我原本能够让基类单独工作，但是当我尝试添加派生类时，事情变得混乱而且我遇到了错误。这是代码，如果你能让我知道我做错了什么，那就太棒了！

#include <iostream>
#include <string>
using namespace std;

class Animal{
protected:

    int height, weight;
    string name;

public:

    int getHeight() { return height; };
    int getWeight() { return weight; };
    string getName() { return name; };

    Animal();
    Animal(int height, int weight, string name);
};

Animal::Animal(int height, int weight, string name){
    this->height = height;
    this->weight = weight;
    this->name = name;
}


class Dog : public Animal{
private:

    string sound;

public:

    string getSound() { return sound; };
    Dog(int height, string sound);
};

Dog::Dog(int height, string sound){
    this->height = height;
    this->sound = sound;
}

int main()
{
    Animal jeff(12, 50, "Jeff");
    cout << "Height:\t" << jeff.getHeight << endl;
    cout << "Weight:\t" << jeff.getWeight << endl;
    cout << "Name:\t" << jeff.getName << endl << endl;

    Dog chip(10, "Woof");
    cout << "Height:\t" << chip.getHeight() << endl;
    cout << "Sound:\t" << chip.getSound() << endl;
}

Answer 1

未定义Animal类的默认构造函数。

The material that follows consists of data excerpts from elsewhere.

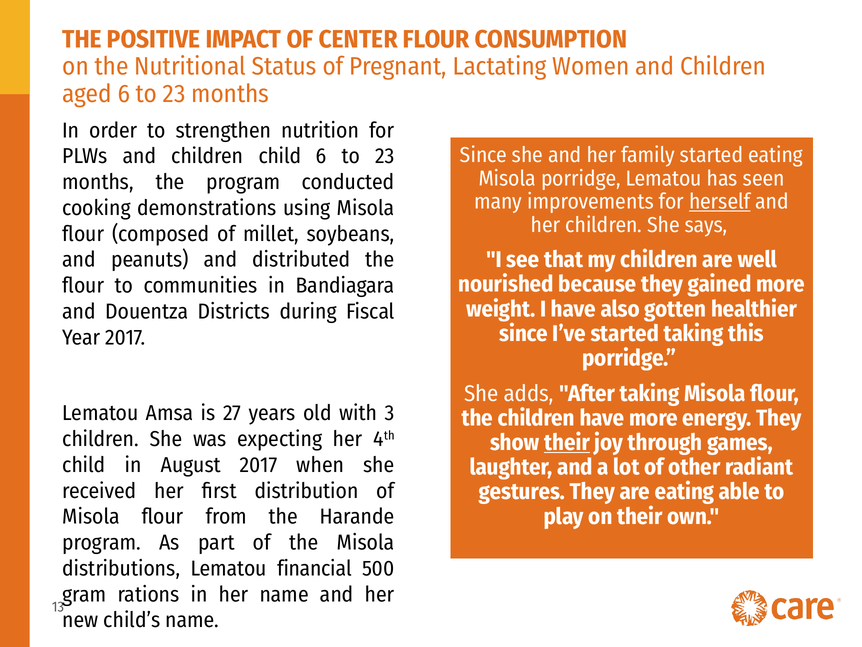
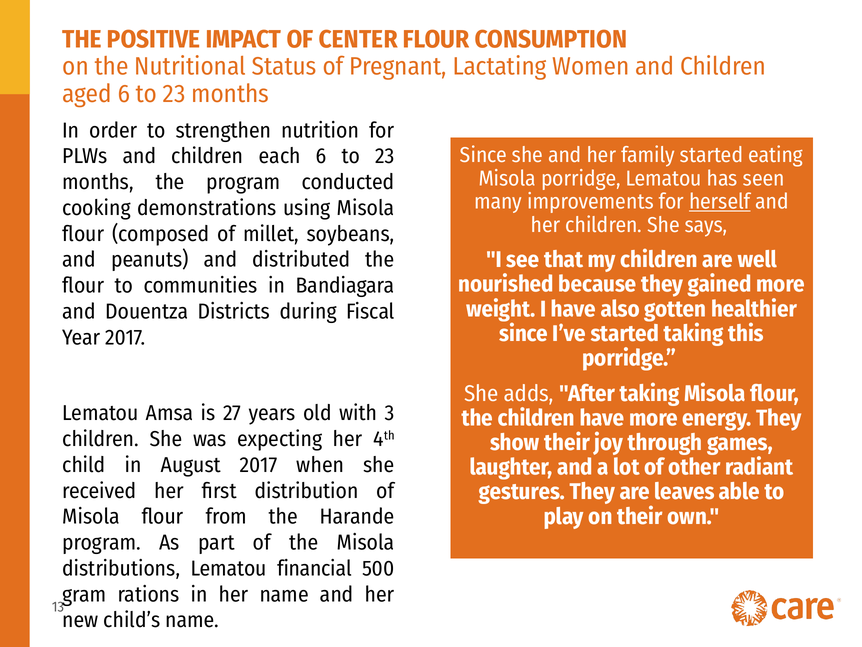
children child: child -> each
their at (567, 442) underline: present -> none
are eating: eating -> leaves
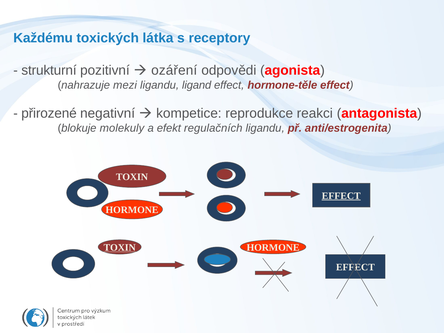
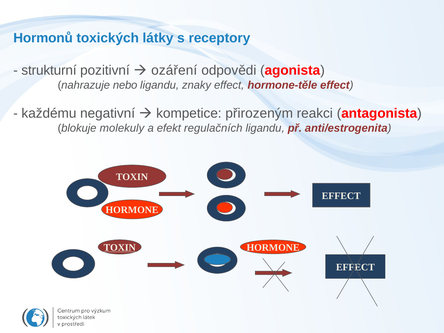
Každému: Každému -> Hormonů
látka: látka -> látky
mezi: mezi -> nebo
ligand: ligand -> znaky
přirozené: přirozené -> každému
reprodukce: reprodukce -> přirozeným
EFFECT at (341, 196) underline: present -> none
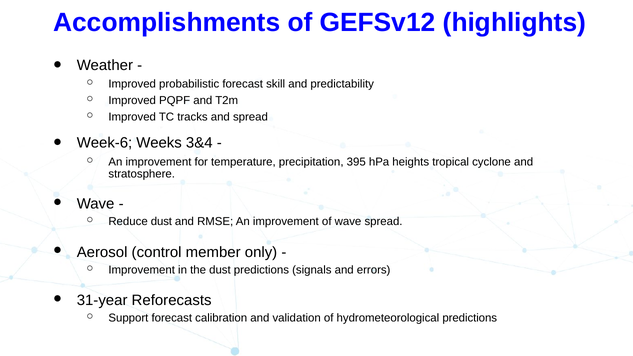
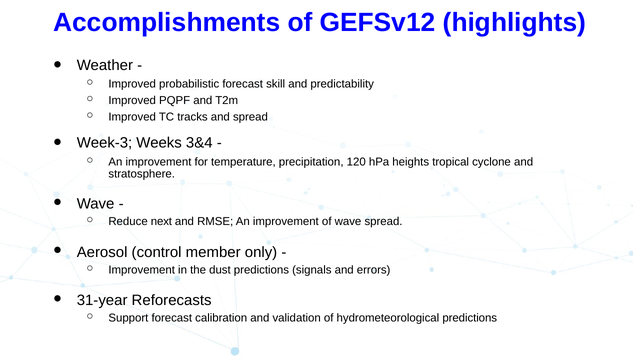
Week-6: Week-6 -> Week-3
395: 395 -> 120
Reduce dust: dust -> next
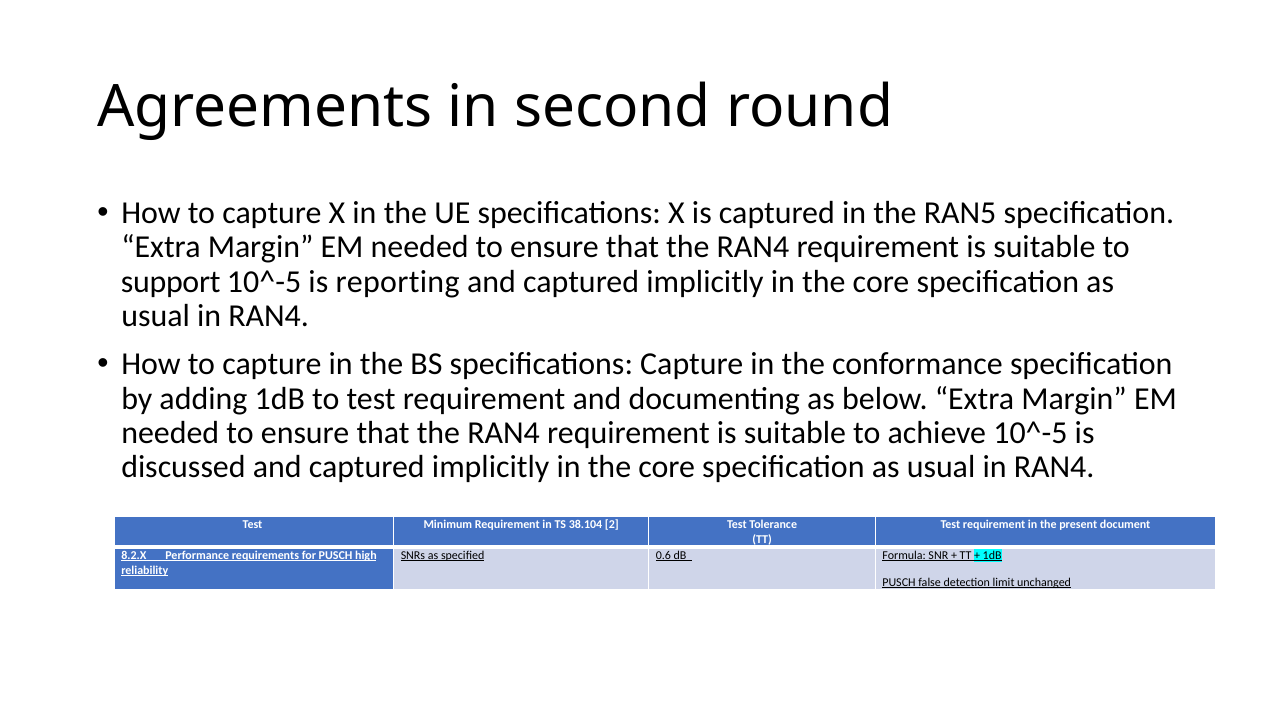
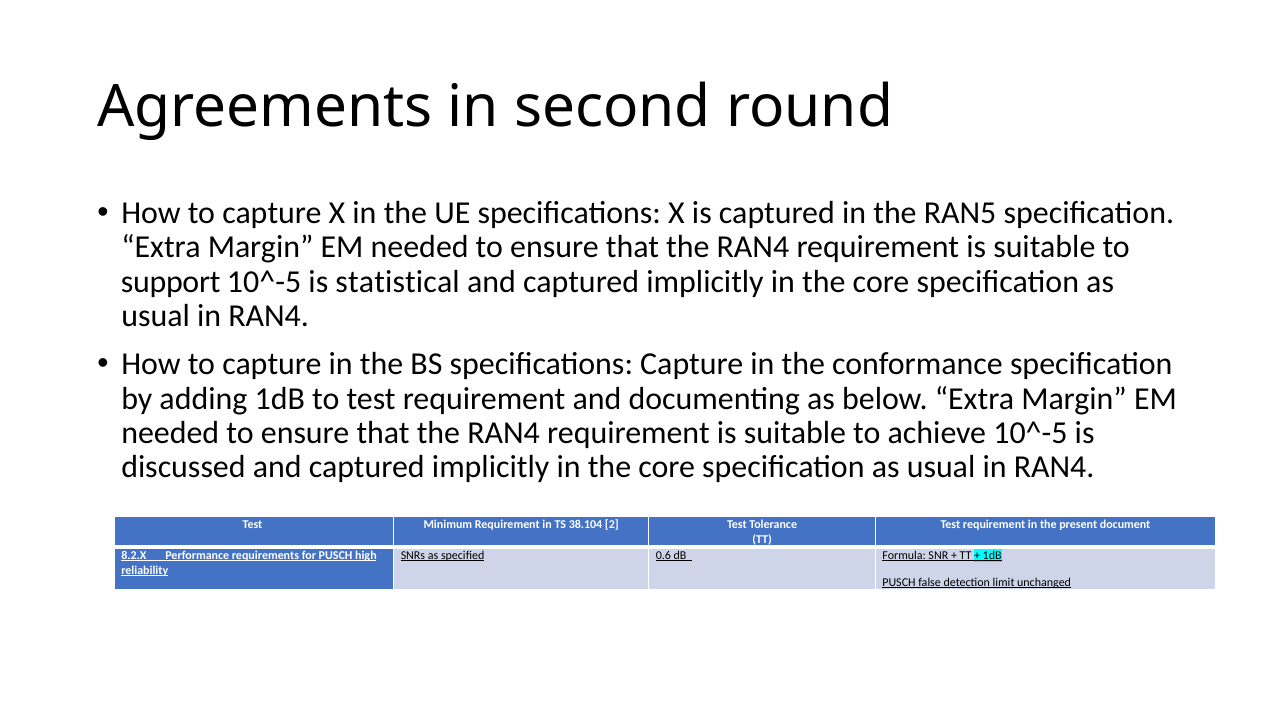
reporting: reporting -> statistical
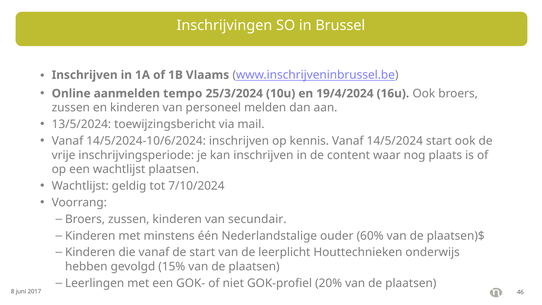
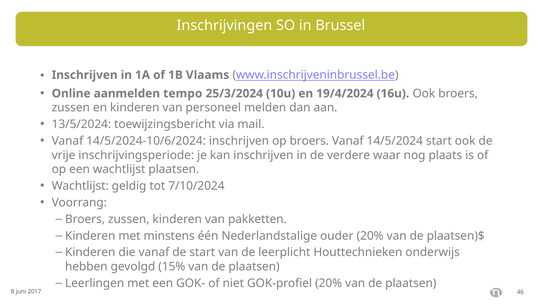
op kennis: kennis -> broers
content: content -> verdere
secundair: secundair -> pakketten
ouder 60%: 60% -> 20%
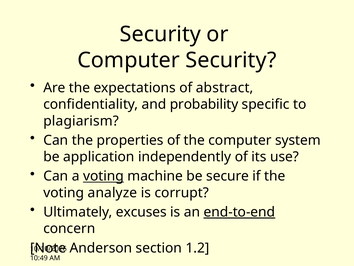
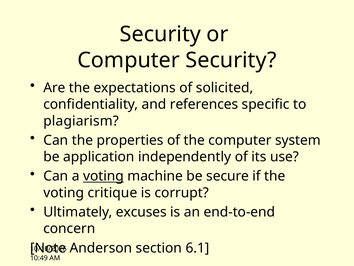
abstract: abstract -> solicited
probability: probability -> references
analyze: analyze -> critique
end-to-end underline: present -> none
1.2: 1.2 -> 6.1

你需要：

Animal::Animal() : height(0), weight(0) // Or any other desired default values
{
}

您还应该在基类上有一个虚拟析构函数。

class Animal
{
public:
    ~Animal() {} // Required for `Animal* a = new Dog(...); delete a;`
                 // deletion via base pointer to work correctly
};

编辑：

  

删除Animal（）后，我收到一条错误消息“动物”：没有合适的默认构造函数

您需要实现默认构造函数（参见上文）。没有它，int成员将不会被初始化并具有未定义的值。